* begin Page text *
Looking at the (Suspended) Egyptian Constitution

So, what are the constitutional provisions for presidential resignations in Egypt?

At one point it this ongoing process, I thought that the reason Mubarak finally got around (after 31 years) to appointing a Vice President was to create a path for succession.  However, in consulting the (now suspended, it would seem) Egyptian Constitution, I understand that a)  the line of succession was actually to the Speaker of the People’s Assembly (lower chamber of parliament) and then to the President of the Supreme Constitutional Court (see Article 84 below).  The Vice President only takes control if the President temporarily cannot fulfill his duties.

Indeed, Mubarak’s attempt yesterday to stay in the office whilst delegating powers to Suleiman makes sense in that context as what Mubarak was trying to do yesterday was basically to take a leave of absence without resigning (see Article 82 below).
* end Page text *
## Set exercise 1
In the piece on Egypt's suspended constitution, who was first in line to succeed a president who resigned?
## Set exercise 2
Write the next part of the piece on Egypt's suspended constitution, picking up right after its final sentence.
* begin Data provided *
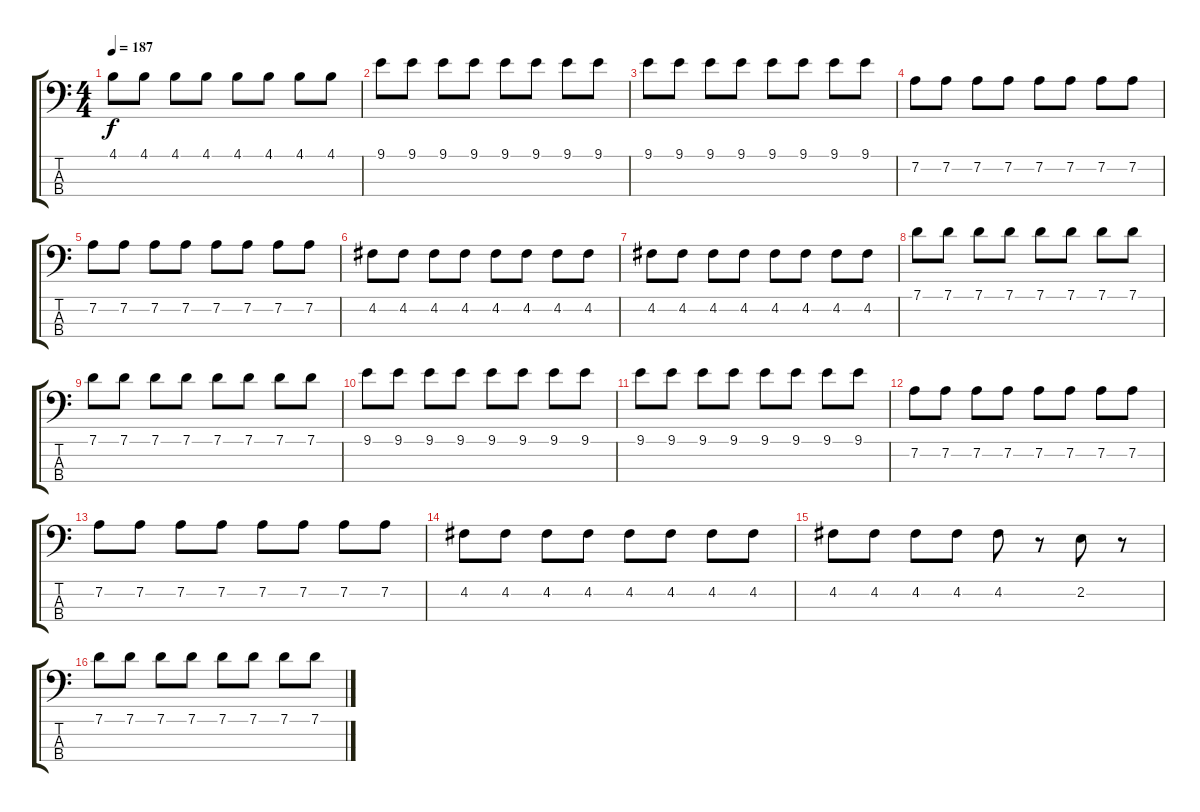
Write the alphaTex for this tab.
* end Data provided *
* begin Data provided *
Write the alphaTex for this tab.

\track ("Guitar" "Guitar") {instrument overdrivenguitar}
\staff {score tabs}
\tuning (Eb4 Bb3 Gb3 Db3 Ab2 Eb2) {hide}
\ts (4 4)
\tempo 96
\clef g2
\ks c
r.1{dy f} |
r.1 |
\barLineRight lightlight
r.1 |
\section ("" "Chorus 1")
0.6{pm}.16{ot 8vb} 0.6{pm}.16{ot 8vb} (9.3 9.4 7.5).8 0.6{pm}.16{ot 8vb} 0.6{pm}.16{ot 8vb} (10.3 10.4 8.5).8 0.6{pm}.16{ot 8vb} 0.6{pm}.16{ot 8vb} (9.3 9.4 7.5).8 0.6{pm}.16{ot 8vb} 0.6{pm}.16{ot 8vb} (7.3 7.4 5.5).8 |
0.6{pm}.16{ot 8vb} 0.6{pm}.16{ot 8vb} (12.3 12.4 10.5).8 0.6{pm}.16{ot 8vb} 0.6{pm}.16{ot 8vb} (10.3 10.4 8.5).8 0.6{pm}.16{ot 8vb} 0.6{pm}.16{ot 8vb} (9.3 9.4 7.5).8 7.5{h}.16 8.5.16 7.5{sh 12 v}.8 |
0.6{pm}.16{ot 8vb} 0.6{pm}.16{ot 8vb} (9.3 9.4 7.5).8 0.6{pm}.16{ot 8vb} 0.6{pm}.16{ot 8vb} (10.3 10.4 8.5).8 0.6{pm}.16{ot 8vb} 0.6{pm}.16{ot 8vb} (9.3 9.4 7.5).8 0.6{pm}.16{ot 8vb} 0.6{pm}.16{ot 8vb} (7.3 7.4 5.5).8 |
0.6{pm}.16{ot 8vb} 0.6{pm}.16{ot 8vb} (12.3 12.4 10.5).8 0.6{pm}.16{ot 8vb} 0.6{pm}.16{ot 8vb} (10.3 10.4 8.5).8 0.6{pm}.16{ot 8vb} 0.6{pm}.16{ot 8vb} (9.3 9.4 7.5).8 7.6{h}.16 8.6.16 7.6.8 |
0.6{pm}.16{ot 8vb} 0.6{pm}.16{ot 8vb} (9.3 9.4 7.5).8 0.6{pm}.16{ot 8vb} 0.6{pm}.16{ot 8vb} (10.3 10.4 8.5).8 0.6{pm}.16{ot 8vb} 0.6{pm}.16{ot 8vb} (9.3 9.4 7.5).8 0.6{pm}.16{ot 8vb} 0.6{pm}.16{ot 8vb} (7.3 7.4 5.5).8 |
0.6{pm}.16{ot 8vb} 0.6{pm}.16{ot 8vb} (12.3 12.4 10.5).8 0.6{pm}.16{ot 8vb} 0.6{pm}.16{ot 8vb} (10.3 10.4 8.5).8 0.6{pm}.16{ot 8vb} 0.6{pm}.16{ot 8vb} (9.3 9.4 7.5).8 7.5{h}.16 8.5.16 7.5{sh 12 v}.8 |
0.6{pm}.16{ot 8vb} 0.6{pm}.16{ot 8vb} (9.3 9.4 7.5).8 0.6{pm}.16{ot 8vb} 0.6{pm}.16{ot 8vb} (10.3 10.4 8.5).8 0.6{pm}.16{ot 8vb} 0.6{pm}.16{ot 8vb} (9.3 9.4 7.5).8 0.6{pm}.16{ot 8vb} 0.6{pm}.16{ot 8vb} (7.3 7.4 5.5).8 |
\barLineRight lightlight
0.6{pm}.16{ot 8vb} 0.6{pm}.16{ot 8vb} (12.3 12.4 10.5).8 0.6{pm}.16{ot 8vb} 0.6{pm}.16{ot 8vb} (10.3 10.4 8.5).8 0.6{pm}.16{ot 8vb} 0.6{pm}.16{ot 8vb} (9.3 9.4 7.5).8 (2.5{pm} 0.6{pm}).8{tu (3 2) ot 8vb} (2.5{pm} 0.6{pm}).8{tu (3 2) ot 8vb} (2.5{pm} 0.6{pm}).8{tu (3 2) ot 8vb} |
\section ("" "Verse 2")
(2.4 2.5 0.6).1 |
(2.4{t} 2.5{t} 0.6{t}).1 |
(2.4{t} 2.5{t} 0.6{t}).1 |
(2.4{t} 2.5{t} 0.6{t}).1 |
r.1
* end Data provided *
## Exercise result 1
The Speaker of the People's Assembly, the lower chamber of parliament.

## Exercise result 2
If Mubarak wanted to follow constitutional procedure, he would have had to have submitted a letter of resignation to the People’s Assembly, with the Speaker becoming interim President.  The Assembly would then have chosen a new President within 60 days (see Article 84 and 76 below).

I can find no constitutional provision allowing the military to take over executive powers.

It is quite clear that the relevant constitutional provisions have not been followed, which make the moves by the Egyptian military extraconstitutional (i.e., beyond the constitution—a nice way of saying “illegal”).  This is why I would call what has happened “a coup.”

Here are the pertinent portions of the Chapter Five of the Egyptian Constitution:

Art.82:
In case the President of the Republic , due to any temporary obstacle, is unable to carry out his functions, he shall delegate his powers to a Vice-President.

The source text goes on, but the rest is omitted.